Scientists Make Prosthetic Hand Capable of Transmitting Sensation

Scientists Make Prosthetic Hand Capable of Transmitting Sensation

In an astonishing display of the giant strides science and medicine have made, European researchers have developed a bionic hand that is sensitive to textures and shapes. Heretofore, artificial hands could not give the wearer any sensation of what he or she was feeling. 

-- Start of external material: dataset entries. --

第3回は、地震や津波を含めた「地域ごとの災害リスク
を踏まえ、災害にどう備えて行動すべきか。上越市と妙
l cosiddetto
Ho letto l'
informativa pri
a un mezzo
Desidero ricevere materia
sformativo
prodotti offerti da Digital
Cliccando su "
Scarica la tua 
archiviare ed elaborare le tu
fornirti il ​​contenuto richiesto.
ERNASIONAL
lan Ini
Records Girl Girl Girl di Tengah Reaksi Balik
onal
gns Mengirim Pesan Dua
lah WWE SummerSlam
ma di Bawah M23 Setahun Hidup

A month-long trial in Italy with the new prosthetic hand has researchers exhilarated. Lead author Silvestro Micera said, “For the first time we were able to restore real time sensory feeling in an amputee while he was controlling this sensorized hand.” Micera and Stanisa Raspopovic, and their fellow researchers from Switzerland’s École Polytechnique Fédérale de Lausanne and the BioRobotics Institute in Pisa, Italy, were responsible for the study.

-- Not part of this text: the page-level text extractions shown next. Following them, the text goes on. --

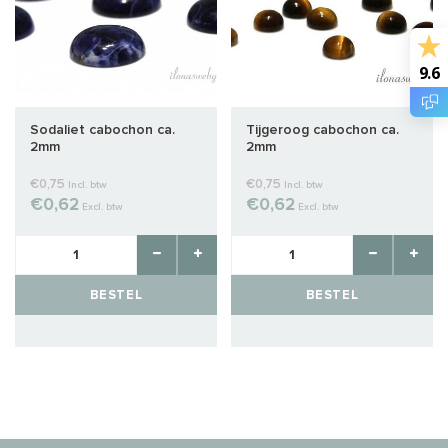
9.6
Sodaliet cabochon ca.
Tijgeroog cabochon ca.
2mm
2mm
€0,75
€0,75
Incl. btw
Incl. btw
€0,62
€0,62
Excl. btw
Excl. btw
BESTEL
BESTEL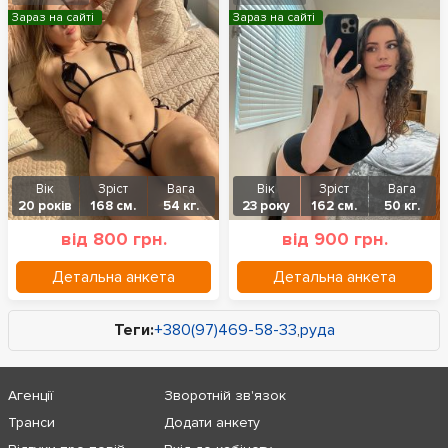
Зараз на сайті
Зараз на сайті
Вік
Зріст
Вага
Вік
Зріст
Вага
20 років
168 см.
54 кг.
23 року
162 см.
50 кг.
від 800 грн.
від 900 грн.
Детальна анкета
Детальна анкета
Теги:
+380(97)469-58-33
,
руда
Агенції
Зворотній зв'язок
Транси
Додати анкету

Dennis Aabo Sorenson, 36, was the man undergoing the trial. He hails from Denmark and had lost his left hand in a fireworks accident. He said, “When I held an object, I could feel if it was soft or hard, round or square… I could feel things that I hadn’t been able to feel in over nine years.”

Sorenson wore a mechanical hand with advanced sensors in each of the fingertips.

Electrodes implanted in his upper arm received electrical signals through wires from the sensors. He wore a blindfold and earplugs while he was tested and was able to discern the difference between a mandarin orange and a baseball, and the differences among soft tissue, a hard piece of wood, and a plastic cup. 

Richard Frieden, assistant professor at the Icahn School of Medicine at Mount Sinai Medical Center in New York, said, “This new advance seems to represent another step forward in creating a more precise man-machine interface.” He was joined by David Gow, director of rehabilitation engineering services and bioengineering at NHS Lothian in Scotland, who added, “This opens up exciting possibilities for artificial limb users.”

The team of researchers said a mass-market sensory prosthetic will take at least five years to develop.